Isso estabelecido, ELE TIRA A SUA CONCLUSÃO, ei-la:

A regulação em vigor, em particular, a Resolução nº 26, de 2008, que é objeto do projeto de decreto legislativo, prevê tratamento em relação ao superávit, em relação ao chamado excesso. Lembro mais uma vez, recuperando o que inicialmente eu disse, que, sendo o objetivo do plano o equilíbrio, tudo aquilo que fuja ao equilíbrio é percebido ou como excesso ou como insuficiência, ou seja, déficit ou superávit.” Concordo.

 

E, por fim, EXTRAI SUA CONSEQUÊNCIA DEFINITIVA: “Então, entende-se que SUPERÁVIT, na realidade, É UM EXCESSO CONTRIBUTIVO. Houve um excesso de contribuição em algum momento, tendo em vista que, para garantia do benefício, aquilo, exceto o superávit, já seria suficiente.” Onde o ilustríssimo expositor encontrou isso na LC 109/01? Onde?!

___

- Instruções da tarefa
Retome o trecho acima, sobre o superávit como excesso contributivo, e continue o texto a partir da última frase.

- Dados registrados

___

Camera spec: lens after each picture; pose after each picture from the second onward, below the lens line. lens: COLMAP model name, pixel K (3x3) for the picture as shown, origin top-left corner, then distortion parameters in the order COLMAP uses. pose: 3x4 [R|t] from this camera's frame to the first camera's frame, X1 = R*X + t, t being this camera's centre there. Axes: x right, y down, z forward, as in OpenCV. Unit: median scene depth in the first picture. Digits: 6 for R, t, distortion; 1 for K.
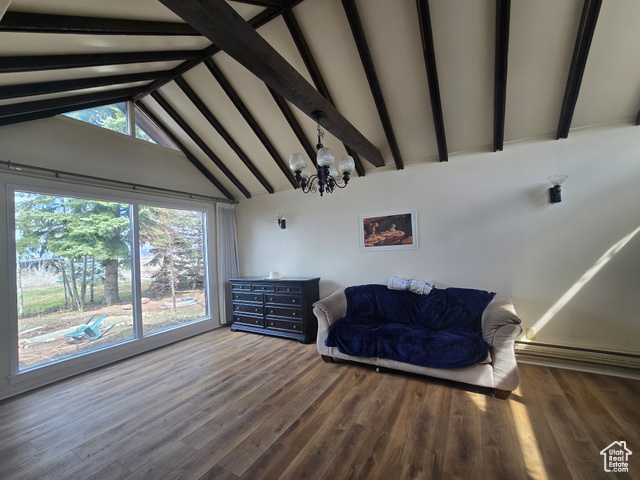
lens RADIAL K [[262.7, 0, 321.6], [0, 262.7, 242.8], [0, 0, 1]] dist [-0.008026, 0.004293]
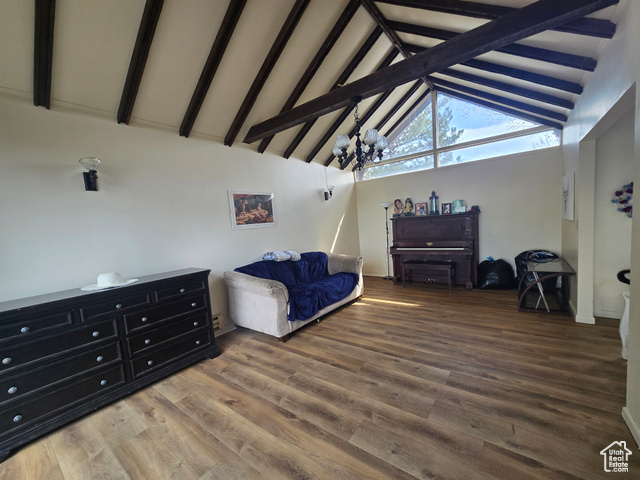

___

- Espaço da resposta
Há na LC 109/01 dois artigos que demonstram claramente que essa consequência é SIMPLESMENTE INACEITÁVEL:

O artigo 18 exige que PERMANENTEMENTE SE FLEXIBILIZE A CONTRIBUIÇÃO PARA QUE NÃO EXISTA SUPERÁVIT ATUARIAL NEM DÉFICIT ATUARIAL. A LC 109/01 sabe, porém, que esse equilíbrio é um dos três resultados possíveis de uma administração econômica, financeira e atuarial. (ATUÁRIA É PROBABILIDADE!). Equilíbrio atuarial é uma possibilidade dentre três: igualdade, déficit e superávit. É, por isso, que existem, em seguida, dois outros artigos o 20 e o 21, depois daquele FAMOSO ARTIGO 19, que os DEFENSORES DO INSTITUTO DA REVERSÃO DE VALORES NÃO QUEREM LER, NÃO QUEREM QUE EXISTA na Lei 109/01, simplesmente dela o ELIMINAM!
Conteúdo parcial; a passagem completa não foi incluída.